She led the way into the drawing-room and he followed her eagerly. Whether it was the sight of her charm and youth, or the warm greeting which he had read in her eyes, or the satisfied calm on Stafford's face, Travers himself could not have told, but in that moment he lost his usual self-possession. He was white and shaken like a man who sees himself thrust suddenly to the brink of a chasm and knows that he must cross or fall.

"Miss Caruthers!" he said.

She turned quickly from the flowers which she was arranging in a bowl. The smile of pleasure which still lingered about her lips died away as she saw his face.

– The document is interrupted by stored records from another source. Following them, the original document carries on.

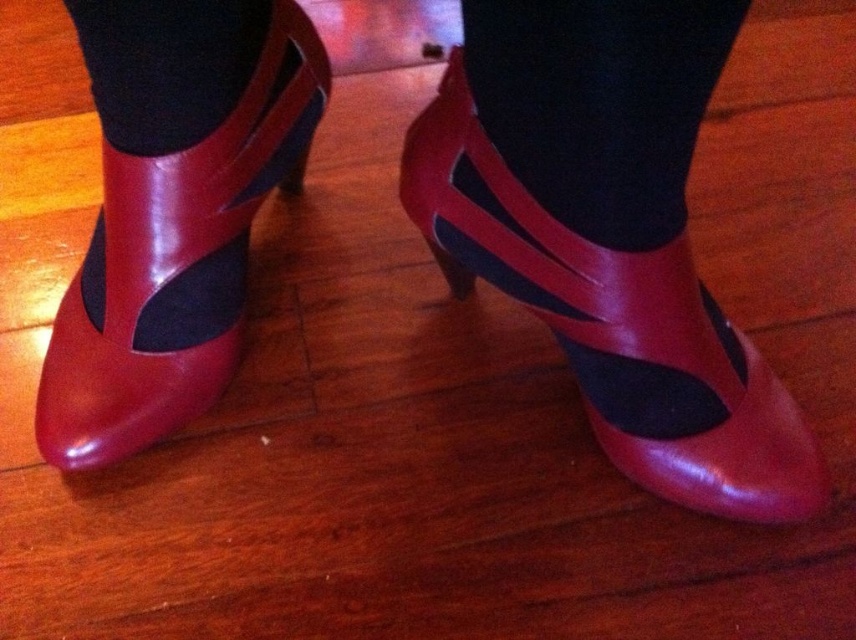
Can you confirm if shiny red leather shoe at center is shorter than black smooth sock at upper left?

Incorrect, shiny red leather shoe at center's height does not fall short of black smooth sock at upper left's.

How distant is shiny red leather shoe at center from black smooth sock at upper left?

The distance of shiny red leather shoe at center from black smooth sock at upper left is 41.41 centimeters.

Find the location of a particular element. shiny red leather shoe at center is located at coordinates (615, 326).

Looking at this image, is black matte sock at center above black smooth sock at upper left?

Actually, black matte sock at center is below black smooth sock at upper left.

Is black matte sock at center closer to camera compared to black smooth sock at upper left?

Yes.

Which is in front, point (569, 4) or point (122, 88)?

Positioned in front is point (569, 4).

You are a GUI agent. You are given a task and a screenshot of the screen. Output one action in this format:
    pyautogui.click(x=<x>, y=<y>)
    Task: Click on the black matte sock at center
    
    Given the screenshot: What is the action you would take?
    pyautogui.click(x=599, y=104)

Can you confirm if shiny red leather shoe at center is shorter than shiny leather boot at left?

Correct, shiny red leather shoe at center is not as tall as shiny leather boot at left.

Does shiny red leather shoe at center have a greater height compared to shiny leather boot at left?

Incorrect, shiny red leather shoe at center's height is not larger of shiny leather boot at left's.

What do you see at coordinates (615, 326) in the screenshot? The height and width of the screenshot is (640, 856). I see `shiny red leather shoe at center` at bounding box center [615, 326].

The height and width of the screenshot is (640, 856). I want to click on shiny red leather shoe at center, so click(x=615, y=326).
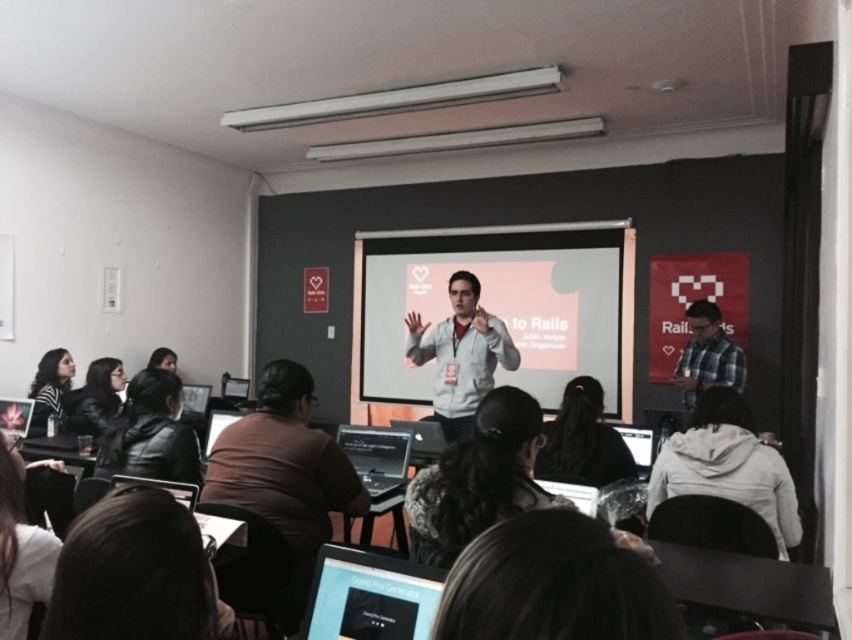
Is white matte projector screen at center to the right of black leather jacket at lower left from the viewer's perspective?

Indeed, white matte projector screen at center is positioned on the right side of black leather jacket at lower left.

Is white matte projector screen at center behind black leather jacket at lower left?

Yes, it is.

Is point (557, 332) less distant than point (125, 403)?

No.

The width and height of the screenshot is (852, 640). Identify the location of white matte projector screen at center. (499, 305).

Can you confirm if brown leather jacket at lower left is smaller than brown leather jacket at center?

Correct, brown leather jacket at lower left occupies less space than brown leather jacket at center.

Who is more forward, (171, 621) or (324, 486)?

Positioned in front is point (171, 621).

Does point (157, 536) come closer to viewer compared to point (281, 476)?

That is True.

What are the coordinates of `brown leather jacket at lower left` in the screenshot? It's located at (134, 573).

Does white matte projector screen at center appear on the right side of brown leather jacket at lower left?

Indeed, white matte projector screen at center is positioned on the right side of brown leather jacket at lower left.

You are a GUI agent. You are given a task and a screenshot of the screen. Output one action in this format:
    pyautogui.click(x=<x>, y=<y>)
    Task: Click on the white matte projector screen at center
    The width and height of the screenshot is (852, 640).
    Given the screenshot: What is the action you would take?
    pyautogui.click(x=499, y=305)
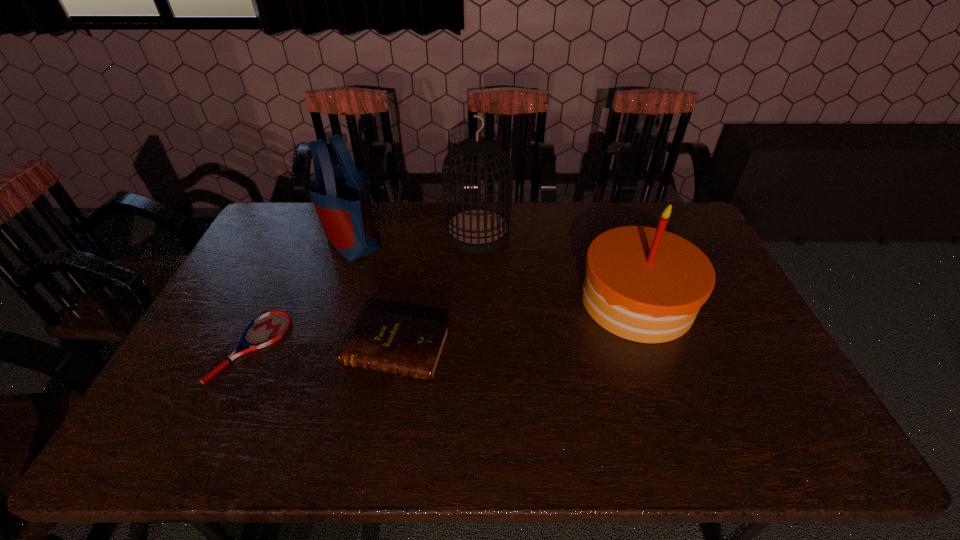
Identify which object is the third nearest to the fourth tallest object. Please provide its 2D coordinates. Your answer should be formatted as a tuple, i.e. [(x, y)], where the tuple contains the x and y coordinates of a point satisfying the conditions above.

[(479, 230)]

Where is `vacant area that satisfies the following two spatial constraints: 1. on the back side of the shortest object; 2. on the left side of the rightmost object`? Image resolution: width=960 pixels, height=540 pixels. vacant area that satisfies the following two spatial constraints: 1. on the back side of the shortest object; 2. on the left side of the rightmost object is located at coordinates [x=273, y=301].

Identify the location of free spot that satisfies the following two spatial constraints: 1. on the back side of the birdcage; 2. on the right side of the handbag. This screenshot has height=540, width=960. (352, 234).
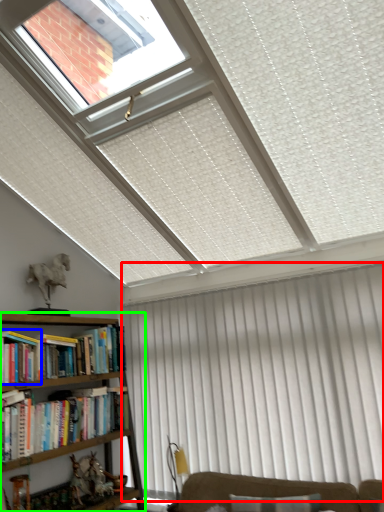
Question: Which object is positioned farthest from curtain (highlighted by a red box)? Select from book (highlighted by a blue box) and bookcase (highlighted by a green box).

Choices:
 (A) book
 (B) bookcase

Answer: (A)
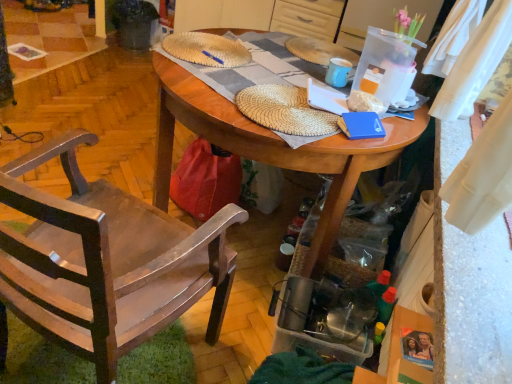
Identify the location of vacant region below woven straw hat at center, which is the second hat from back to front (from a real-world perspective). This screenshot has height=384, width=512. (281, 103).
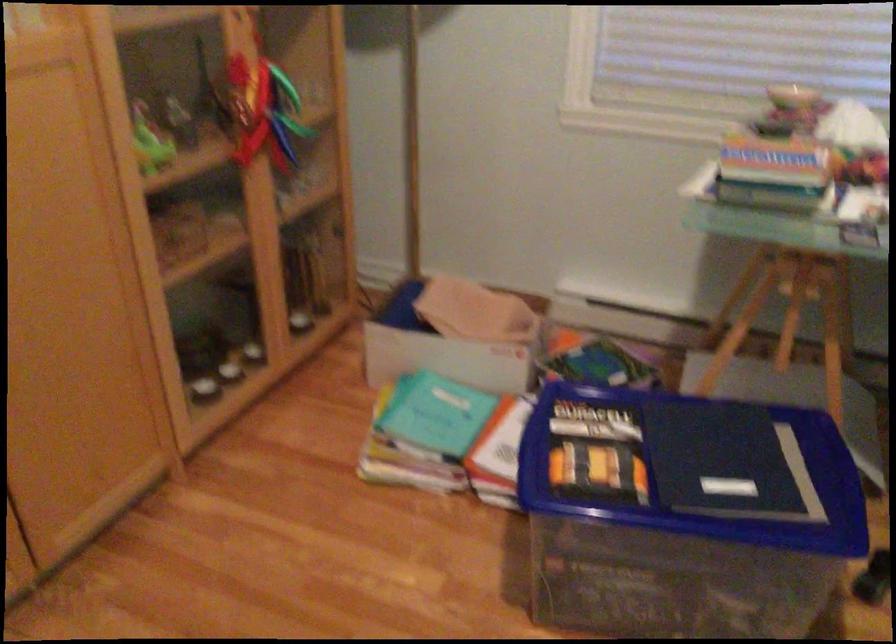
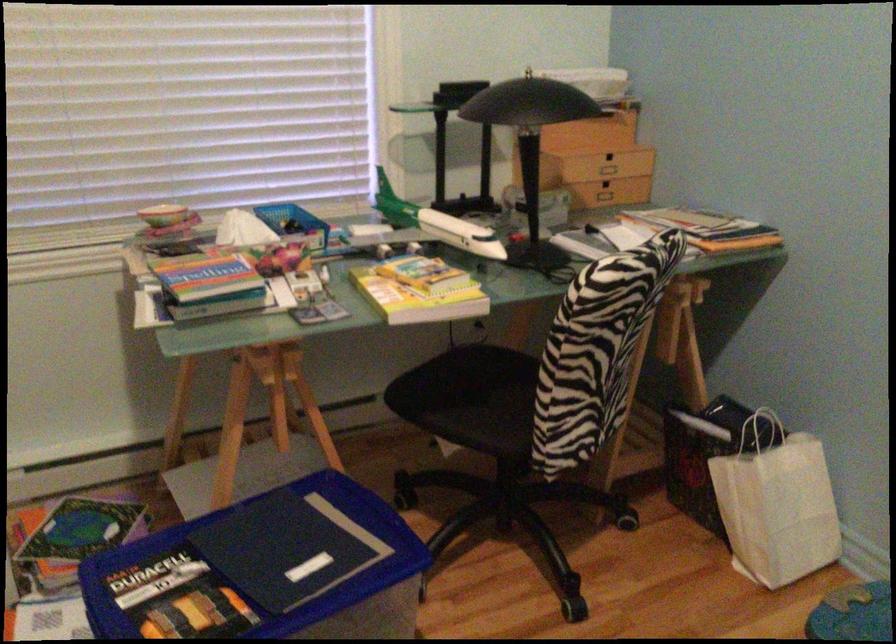
In the second image, find the point that corresponds to (690,467) in the first image.

(264, 570)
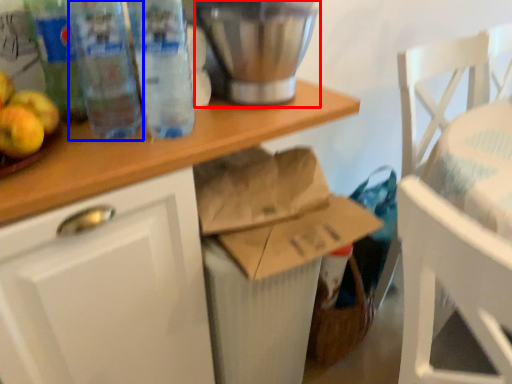
Question: Which object is closer to the camera taking this photo, appliance (highlighted by a red box) or bottle (highlighted by a blue box)?

Choices:
 (A) appliance
 (B) bottle

Answer: (B)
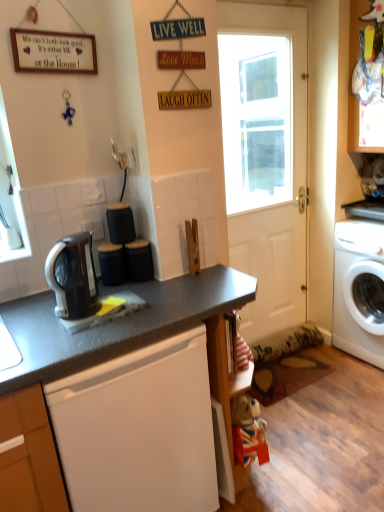
In order to click on free space in front of black glossy coffee maker at left in this screenshot , I will do `click(78, 333)`.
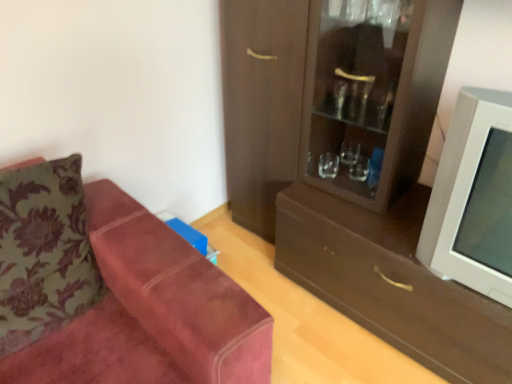
Question: From the image's perspective, is velvet floral pillow at left located above brown matte drawer at center?

Choices:
 (A) no
 (B) yes

Answer: (B)

Question: Considering the relative sizes of velvet floral pillow at left and brown matte drawer at center in the image provided, is velvet floral pillow at left wider than brown matte drawer at center?

Choices:
 (A) yes
 (B) no

Answer: (B)

Question: Could brown matte drawer at center be considered to be inside velvet floral pillow at left?

Choices:
 (A) no
 (B) yes

Answer: (A)

Question: Can you confirm if velvet floral pillow at left is smaller than brown matte drawer at center?

Choices:
 (A) no
 (B) yes

Answer: (B)

Question: Is velvet floral pillow at left to the left of brown matte drawer at center from the viewer's perspective?

Choices:
 (A) yes
 (B) no

Answer: (A)

Question: Looking at the image, does suede couch at left seem bigger or smaller compared to matte brown cabinet at right?

Choices:
 (A) small
 (B) big

Answer: (B)

Question: From the image's perspective, is suede couch at left positioned above or below matte brown cabinet at right?

Choices:
 (A) below
 (B) above

Answer: (A)

Question: Which is correct: suede couch at left is inside matte brown cabinet at right, or outside of it?

Choices:
 (A) inside
 (B) outside

Answer: (B)

Question: Relative to matte brown cabinet at right, is suede couch at left in front or behind?

Choices:
 (A) front
 (B) behind

Answer: (A)

Question: In terms of height, does matte brown cabinet at right look taller or shorter compared to white plastic television at right?

Choices:
 (A) short
 (B) tall

Answer: (B)

Question: Considering the relative positions of matte brown cabinet at right and white plastic television at right in the image provided, is matte brown cabinet at right to the left or to the right of white plastic television at right?

Choices:
 (A) left
 (B) right

Answer: (A)

Question: From the image's perspective, is matte brown cabinet at right positioned above or below white plastic television at right?

Choices:
 (A) below
 (B) above

Answer: (B)

Question: Does point (325, 29) appear closer or farther from the camera than point (440, 236)?

Choices:
 (A) closer
 (B) farther

Answer: (B)

Question: Is suede couch at left to the left or to the right of velvet floral pillow at left in the image?

Choices:
 (A) left
 (B) right

Answer: (B)

Question: In terms of height, does suede couch at left look taller or shorter compared to velvet floral pillow at left?

Choices:
 (A) tall
 (B) short

Answer: (A)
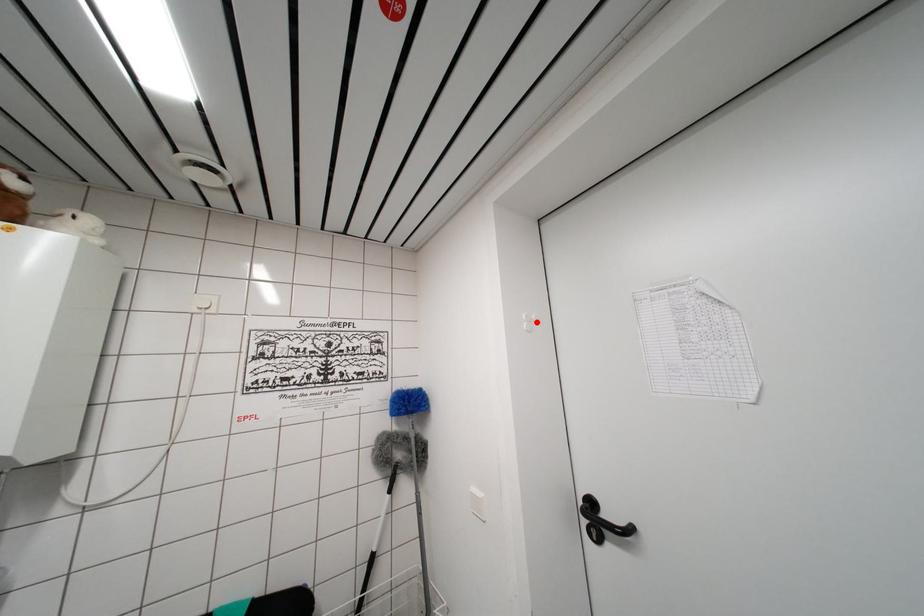
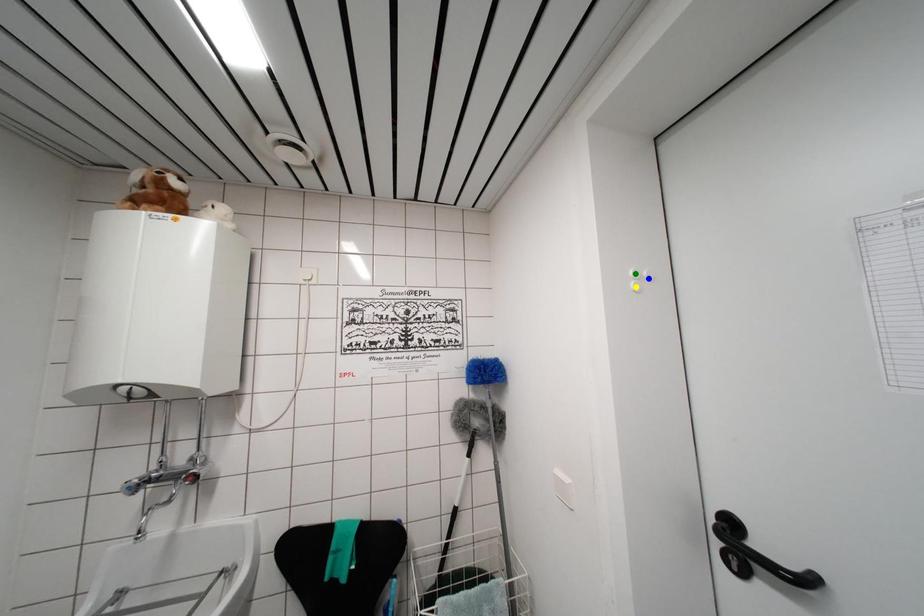
Question: I am providing you with two images of the same scene from different viewpoints. A red point is marked on the first image. You are given multiple points on the second image. Can you choose the point in image 2 that corresponds to the point in image 1?

Choices:
 (A) blue point
 (B) yellow point
 (C) green point

Answer: (A)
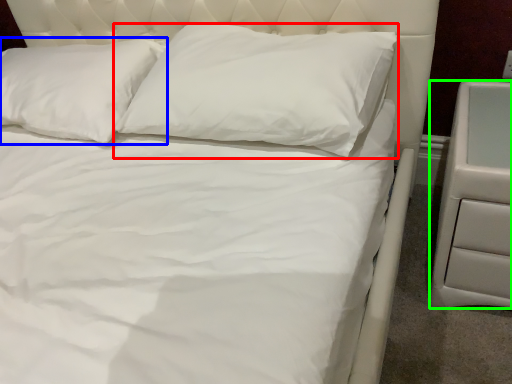
Question: Estimate the real-world distances between objects in this image. Which object is farther from pillow (highlighted by a red box), pillow (highlighted by a blue box) or nightstand (highlighted by a green box)?

Choices:
 (A) pillow
 (B) nightstand

Answer: (B)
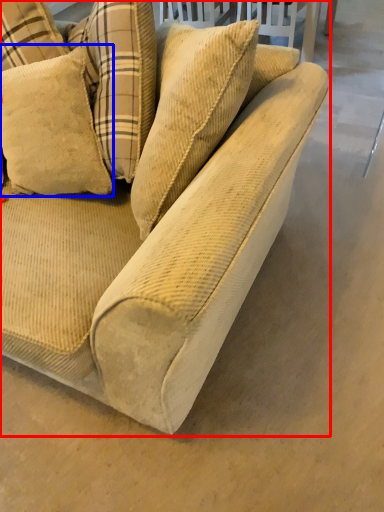
Question: Which object is closer to the camera taking this photo, studio couch (highlighted by a red box) or pillow (highlighted by a blue box)?

Choices:
 (A) studio couch
 (B) pillow

Answer: (A)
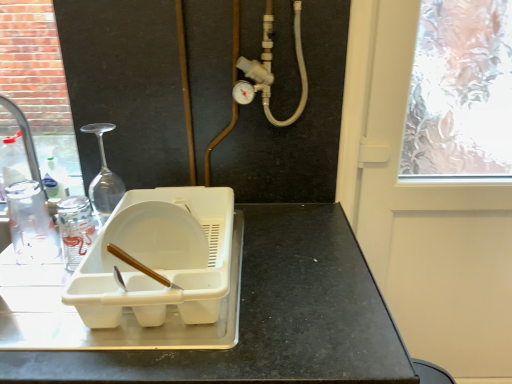
Question: Is white plastic dish rack at center at the back of transparent frosted glass screen door at upper right?

Choices:
 (A) no
 (B) yes

Answer: (A)

Question: Considering the relative sizes of transparent frosted glass screen door at upper right and white plastic dish rack at center in the image provided, is transparent frosted glass screen door at upper right shorter than white plastic dish rack at center?

Choices:
 (A) yes
 (B) no

Answer: (B)

Question: Does transparent frosted glass screen door at upper right appear on the left side of white plastic dish rack at center?

Choices:
 (A) no
 (B) yes

Answer: (A)

Question: From the image's perspective, would you say transparent frosted glass screen door at upper right is positioned over white plastic dish rack at center?

Choices:
 (A) no
 (B) yes

Answer: (A)

Question: Considering the relative sizes of transparent frosted glass screen door at upper right and white plastic dish rack at center in the image provided, is transparent frosted glass screen door at upper right thinner than white plastic dish rack at center?

Choices:
 (A) no
 (B) yes

Answer: (B)

Question: From a real-world perspective, is transparent frosted glass screen door at upper right positioned under white plastic dish rack at center based on gravity?

Choices:
 (A) yes
 (B) no

Answer: (A)

Question: Does white plastic dish rack at center have a greater width compared to transparent frosted glass screen door at upper right?

Choices:
 (A) yes
 (B) no

Answer: (A)

Question: Is white plastic dish rack at center thinner than transparent frosted glass screen door at upper right?

Choices:
 (A) no
 (B) yes

Answer: (A)

Question: Can transparent frosted glass screen door at upper right be found inside white plastic dish rack at center?

Choices:
 (A) no
 (B) yes

Answer: (A)

Question: From the image's perspective, would you say white plastic dish rack at center is shown under transparent frosted glass screen door at upper right?

Choices:
 (A) yes
 (B) no

Answer: (B)

Question: Is white plastic dish rack at center shorter than transparent frosted glass screen door at upper right?

Choices:
 (A) yes
 (B) no

Answer: (A)

Question: From the image's perspective, is white plastic dish rack at center located above transparent frosted glass screen door at upper right?

Choices:
 (A) yes
 (B) no

Answer: (A)

Question: From a real-world perspective, is white plastic tray at center physically below clear plastic bottle at left?

Choices:
 (A) no
 (B) yes

Answer: (B)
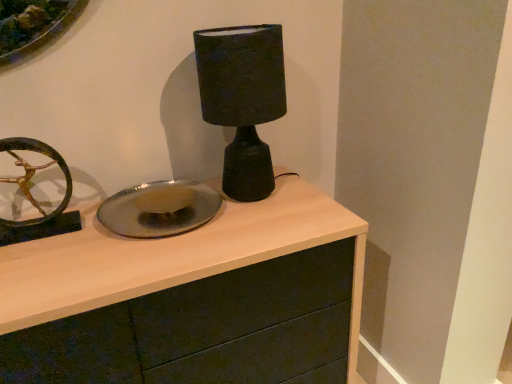
Where is `vacant space underneath shiny metallic plate at center (from a real-world perspective)`? This screenshot has width=512, height=384. vacant space underneath shiny metallic plate at center (from a real-world perspective) is located at coordinates (178, 214).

"Miss Caruthers," he repeated earnestly, "it is perhaps neither wise nor right of me to speak now, but there are moments when anything—even the worst—is better than uncertainty, when a man can bear no more. Forgive me—I am not eloquent and what I have to tell can be encompassed in one word. I love you, Lois. I think you must know it, though you can not know how great my love is. Is there any hope for me?"

She drew her hand gently but firmly from his half-unconscious clasp.

"I am sorry—no," she said.

"Lois—I can't give up hope. Is there some one else?"

She lifted her troubled eyes to his face. He saw in their depths a curious doubt and uncertainty.

"I do not know," she said almost to herself. "I only know that you are not the man."

The blow had calmed him. Like a good general who has suffered a temporary check, he gathered his forces together and prepared an orderly retreat.